*** Opening of RAW DATA ***

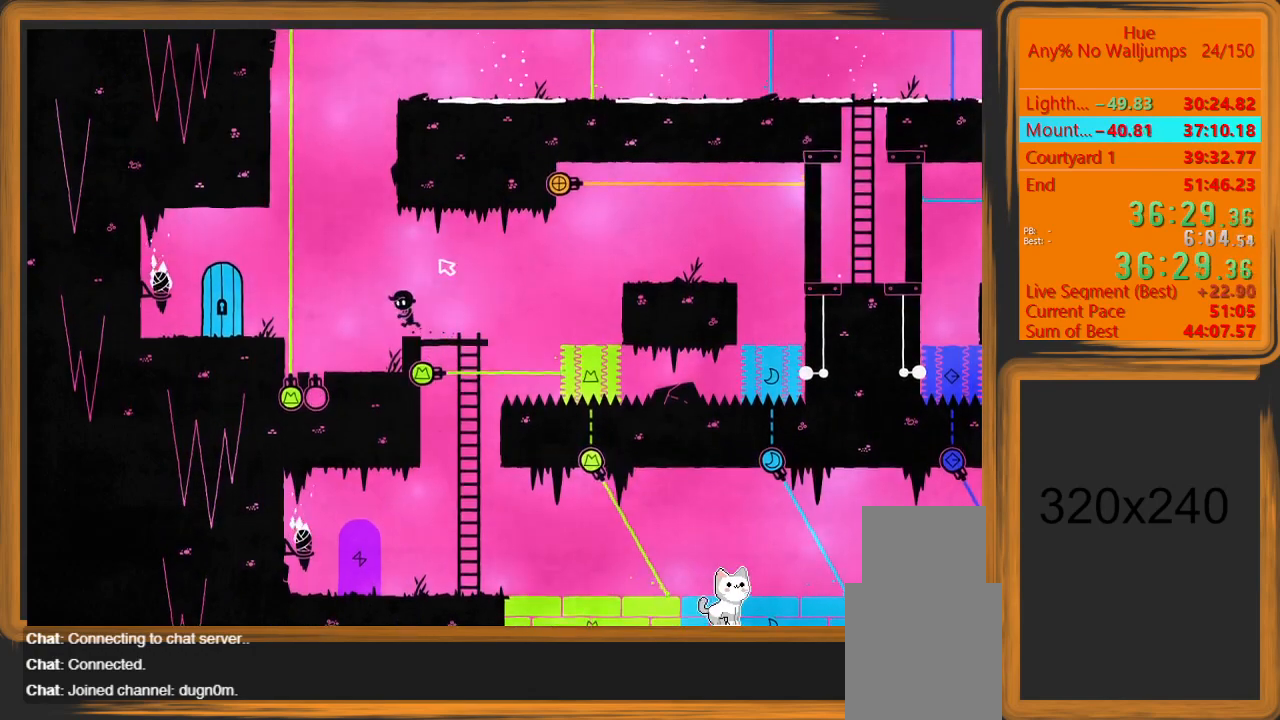
{"keys": ["a"], "mouse": ["left"], "events": [[200, "mouse_left", "down"], [200, "space", "up"]]}
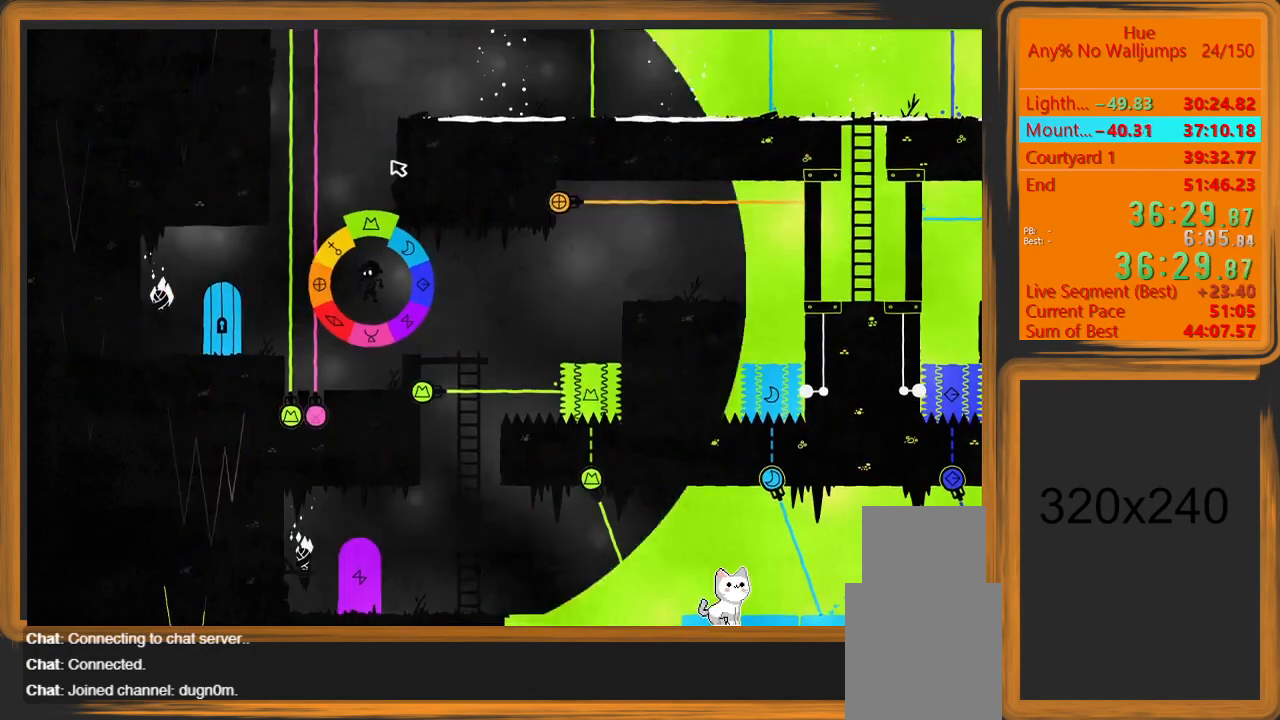
{"keys": ["a"], "mouse": ["left"], "events": []}
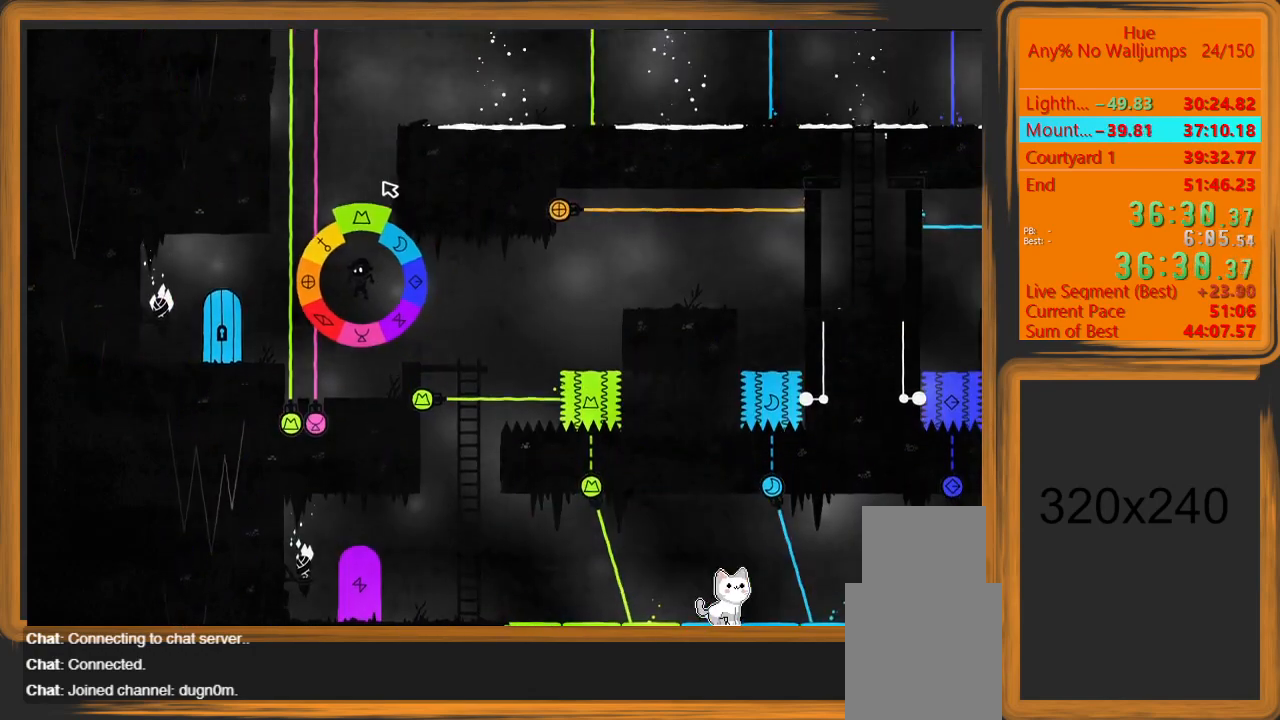
{"keys": ["a"], "mouse": ["left"], "events": []}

*** Close of RAW DATA ***

*YOUR TASK*: All lines of the listing must be given again exactly, excluding the pictures.

*WRITTEN RESPONSE*:
{"keys": ["a"], "mouse": ["left"], "events": [[200, "mouse_left", "down"], [200, "space", "up"]]}
{"keys": ["a"], "mouse": ["left"], "events": []}
{"keys": ["a"], "mouse": ["left"], "events": []}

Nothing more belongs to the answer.